3-5 dried cayenne chilies (or 10 Kashmiri chilies)

2 tablespoons coriander seeds

4 cloves

1-inch piece cinnamon stick

3 green cardamom pods (or use powdered)

10 black peppercorns

1 teaspoon cumin seed

8 cloves fresh garlic, minced

1-inch piece fresh ginger, minced

1 tablespoon vinegar

2 tablespoons lime juice (or tamarind paste)

Over medium heat in a dry skillet, toast the chilies, coriander, cloves, cinnamon, cardamom, peppercorns and cumin until very slightly brown and fragrant. Allow to cool, then grind together in a spice grinder or mash in a mortar and pestle until a fine powder. Add the garlic, ginger, vinegar and lime juice or tamarind and continue mashing or grinding until you have a smooth paste, adding a little water as needed. Set aside.

For the curry:

4 tablespoons canola oil

2 cups chopped yellow onions

5-6 boneless, skinless chicken thighs, cut into 1-inch pieces

2 Roma tomatoes, diced

1/3 cup plain yogurt

1 cup water or chicken stock

4-5 tablespoons (or more) tomato paste

1 teaspoon turmeric powder

Salt and pepper

Heat a heavy bottomed pan with a lid over medium high heat, then add the oil and onions.
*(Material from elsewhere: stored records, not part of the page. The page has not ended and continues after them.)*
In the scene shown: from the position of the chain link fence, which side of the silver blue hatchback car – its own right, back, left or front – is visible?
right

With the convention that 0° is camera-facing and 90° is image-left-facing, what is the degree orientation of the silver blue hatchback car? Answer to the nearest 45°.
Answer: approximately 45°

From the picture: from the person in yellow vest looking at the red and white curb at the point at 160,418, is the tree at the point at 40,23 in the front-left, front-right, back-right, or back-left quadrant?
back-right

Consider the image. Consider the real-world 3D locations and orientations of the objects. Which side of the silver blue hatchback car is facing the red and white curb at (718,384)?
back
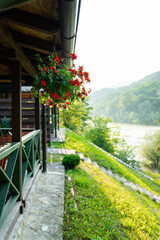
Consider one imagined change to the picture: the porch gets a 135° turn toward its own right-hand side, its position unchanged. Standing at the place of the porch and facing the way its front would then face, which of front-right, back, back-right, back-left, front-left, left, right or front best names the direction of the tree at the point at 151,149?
back

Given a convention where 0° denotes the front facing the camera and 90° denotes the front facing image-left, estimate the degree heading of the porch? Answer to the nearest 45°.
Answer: approximately 270°

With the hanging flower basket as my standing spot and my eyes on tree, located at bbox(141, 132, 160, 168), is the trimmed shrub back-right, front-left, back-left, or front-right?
front-left

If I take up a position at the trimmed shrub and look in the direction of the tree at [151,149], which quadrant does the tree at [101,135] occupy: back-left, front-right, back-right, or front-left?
front-left

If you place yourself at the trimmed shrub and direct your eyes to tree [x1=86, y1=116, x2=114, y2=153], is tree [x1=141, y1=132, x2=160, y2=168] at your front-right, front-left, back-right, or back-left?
front-right

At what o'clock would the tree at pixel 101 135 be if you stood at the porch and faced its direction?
The tree is roughly at 10 o'clock from the porch.
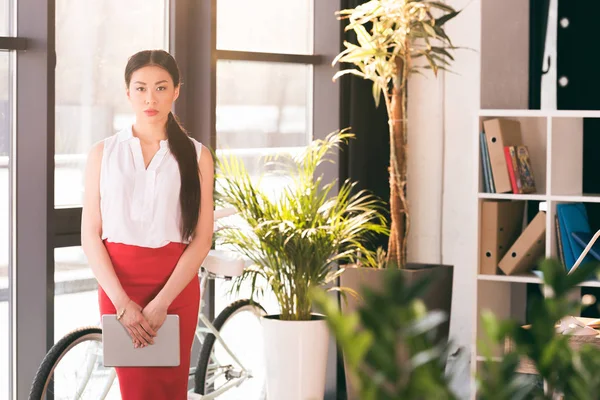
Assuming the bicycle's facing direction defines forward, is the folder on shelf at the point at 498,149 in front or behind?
behind

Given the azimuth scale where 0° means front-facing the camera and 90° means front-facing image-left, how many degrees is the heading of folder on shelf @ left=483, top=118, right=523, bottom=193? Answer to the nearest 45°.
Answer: approximately 45°

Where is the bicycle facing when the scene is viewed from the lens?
facing the viewer and to the left of the viewer

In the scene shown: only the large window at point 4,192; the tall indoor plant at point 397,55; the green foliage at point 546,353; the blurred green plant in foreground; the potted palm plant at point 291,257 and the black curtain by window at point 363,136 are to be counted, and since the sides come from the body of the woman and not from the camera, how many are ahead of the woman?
2

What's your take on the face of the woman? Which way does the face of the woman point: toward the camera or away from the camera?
toward the camera

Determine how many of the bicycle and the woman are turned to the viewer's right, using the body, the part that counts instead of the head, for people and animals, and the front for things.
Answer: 0

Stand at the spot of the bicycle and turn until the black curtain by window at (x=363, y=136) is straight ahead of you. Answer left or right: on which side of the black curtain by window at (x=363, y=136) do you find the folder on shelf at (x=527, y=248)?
right

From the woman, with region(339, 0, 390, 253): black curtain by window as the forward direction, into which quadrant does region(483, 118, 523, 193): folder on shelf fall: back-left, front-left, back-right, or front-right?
front-right

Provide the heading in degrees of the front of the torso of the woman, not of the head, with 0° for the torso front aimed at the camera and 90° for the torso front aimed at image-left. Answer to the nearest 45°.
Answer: approximately 0°

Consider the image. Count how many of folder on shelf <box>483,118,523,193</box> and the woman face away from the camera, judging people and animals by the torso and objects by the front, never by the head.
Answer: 0

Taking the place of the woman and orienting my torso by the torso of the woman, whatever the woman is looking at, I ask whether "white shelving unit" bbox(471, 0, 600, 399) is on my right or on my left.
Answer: on my left
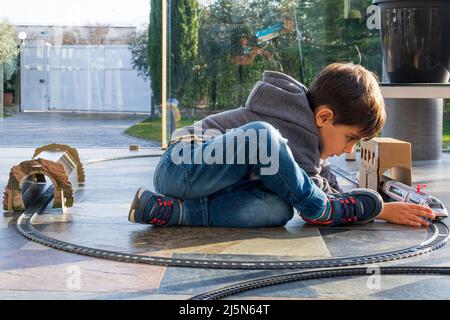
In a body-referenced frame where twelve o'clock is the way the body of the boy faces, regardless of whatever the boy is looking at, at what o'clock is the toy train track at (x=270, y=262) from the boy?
The toy train track is roughly at 3 o'clock from the boy.

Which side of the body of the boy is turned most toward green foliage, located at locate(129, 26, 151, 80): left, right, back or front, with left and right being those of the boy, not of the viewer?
left

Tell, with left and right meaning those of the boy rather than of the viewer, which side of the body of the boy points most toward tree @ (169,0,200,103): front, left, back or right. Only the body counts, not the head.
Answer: left

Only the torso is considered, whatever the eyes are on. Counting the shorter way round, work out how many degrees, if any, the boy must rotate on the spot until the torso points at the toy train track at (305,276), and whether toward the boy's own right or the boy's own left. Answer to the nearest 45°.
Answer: approximately 90° to the boy's own right

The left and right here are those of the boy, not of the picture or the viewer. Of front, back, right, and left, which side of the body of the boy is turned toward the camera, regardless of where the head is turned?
right

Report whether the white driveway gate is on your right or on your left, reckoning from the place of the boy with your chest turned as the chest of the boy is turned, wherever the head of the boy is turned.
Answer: on your left

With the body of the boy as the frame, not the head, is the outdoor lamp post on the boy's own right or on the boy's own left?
on the boy's own left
Cook, stirring often, until soft and beginning to turn golden. Add the chicken and cook for about 4 minutes. Add all of the vindaloo paste and stir well. Add the tomatoes, yogurt, water or stock and tomato paste. Bring to a simmer, cover and cook 20 minutes, stirring and checking thickness often. Add the turmeric, taste for salt and cook 20 minutes more. Serve over rice or other grain and naan on the side.